Article

Church Corruption: Who and what are the enablers?

by Alexander O. Onukwue

Why has Prof Osinbajo’s call to Churches to fight corruption faced scepticism among the people?

Nigeria is a secular state by formal pronouncement, but not so in practice. The State allows for special observances for the practices of many religious groups, especially Christians and Muslims. Public Holidays are declared regularly to allow citizens of different Faiths to commemorate their holy seasons, regardless of whether they occur on work days. In many public offices, work virtually stops on Fridays after everybody goes to the mosque.

The politics of religion permeates the choices of public officials, from the pairing for a party’s Presidential ticket to the constitution of Ministers on the cabinet. It is ironic that June 12, the infamously annulled most free and fair election where Nigerians voted as one, did not consider that. Pardon the digression.

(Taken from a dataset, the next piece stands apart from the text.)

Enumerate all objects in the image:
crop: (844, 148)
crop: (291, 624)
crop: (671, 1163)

The economic reality in the country, over the years, has influenced the number of the religious organisations in the country. There are no official numbers from the Bureau of Statistics, but a casual stroll through urban areas in the South will reveal just as many Churches as there are big businesses employing and paying labour. After registration with the Corporate Affairs Commission, a tax-exempt status means all the wealth that can potentially accrue through daily services, crusades and appreciations for miracles, are for the Daddy and Mummy to determine its fate.

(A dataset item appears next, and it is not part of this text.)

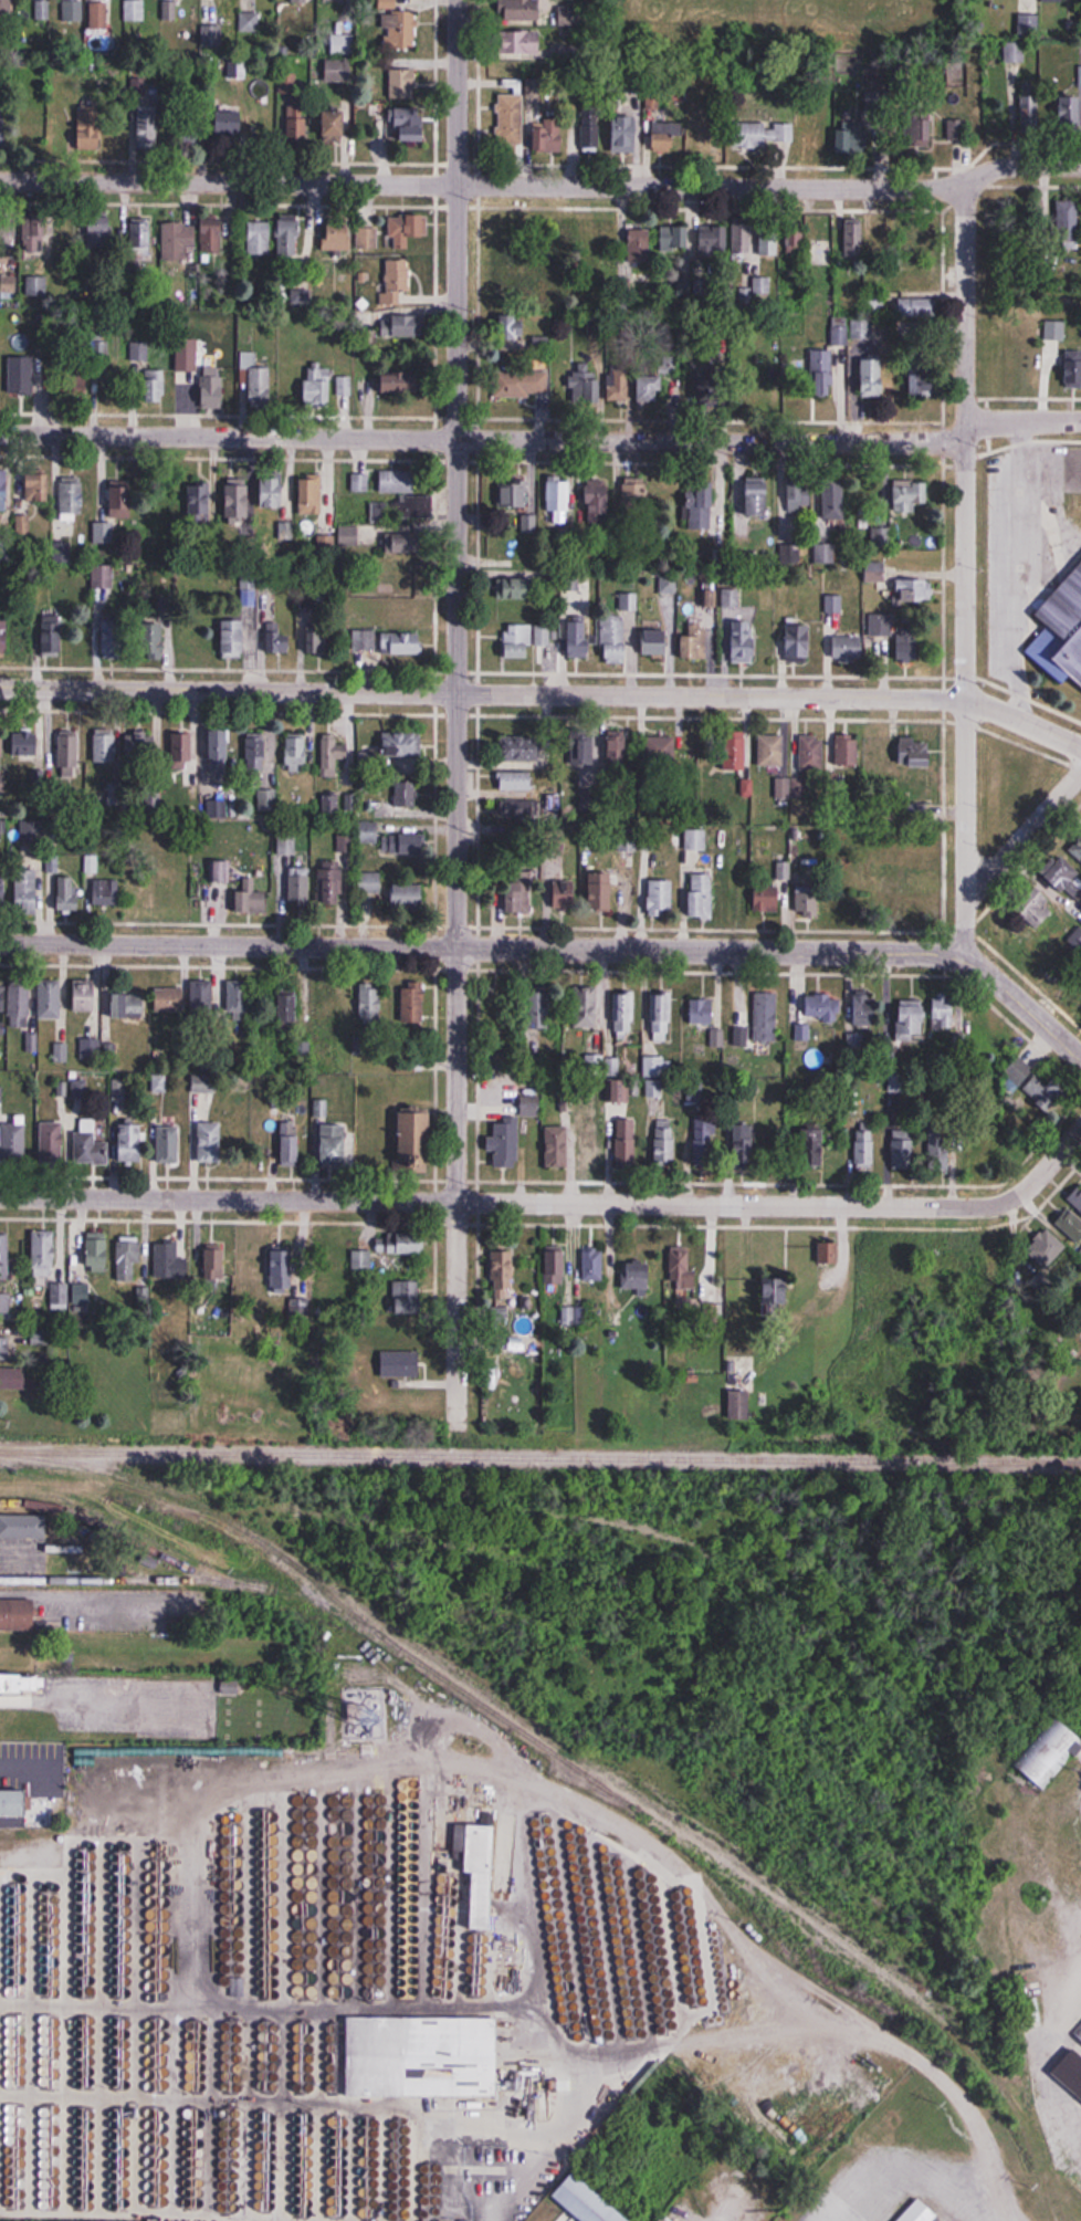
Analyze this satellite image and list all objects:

For the “mushroom” religious centres, unemployment and underemployment have their roles in turning the minds of individuals and couples towards something more instantaneously lucrative. Anyone with a fair smack of English, who terminates a sequence of three sentences with rhyming words, and knows a few passages of the Bible, can really start a Church; to quote Joy Isi-Bewaji’s now ubiquitously controversial piece, it really doesn’t take a calling nowadays.

But it is not in these MSME Churches that ‘Big Corrupt Men’ hide their spoils, is it? Nigeria is witnessing the advent of mega-Churches in its big cities, especially Abuja and Lagos, not minding that these mega-cities have slums in them from which helpless communities are being driven away like destitute. It is really in these places that the big bucks flow, where foreign tongue-twisting ministers are flown in every weekend to inspire the people to turn up for the Lord.

In that Father’s Day address, Prof Osinbajo had said that Churches should start telling corrupt people that “we will not accept you here”, but has he not noticed that the byline for many is actually “come as you are”? Though the centrality of their stated missions are more about service to God and through which service to humanity flows, it has been the recent tradition to equate the comfort of the present life to alignment with the Divine purpose. And generally speaking, people will go where they are accepted for what they are, appreciated for what they have, and can use what they have to meet people of influence.

So who and what are the enablers of Church Corruption?

The dire straits of the economy, which lead many to seek alternatives, or the deviation of purpose by the Church leaders, who seem more interested in having an ensemble cast concert-like congregations than running places of worship?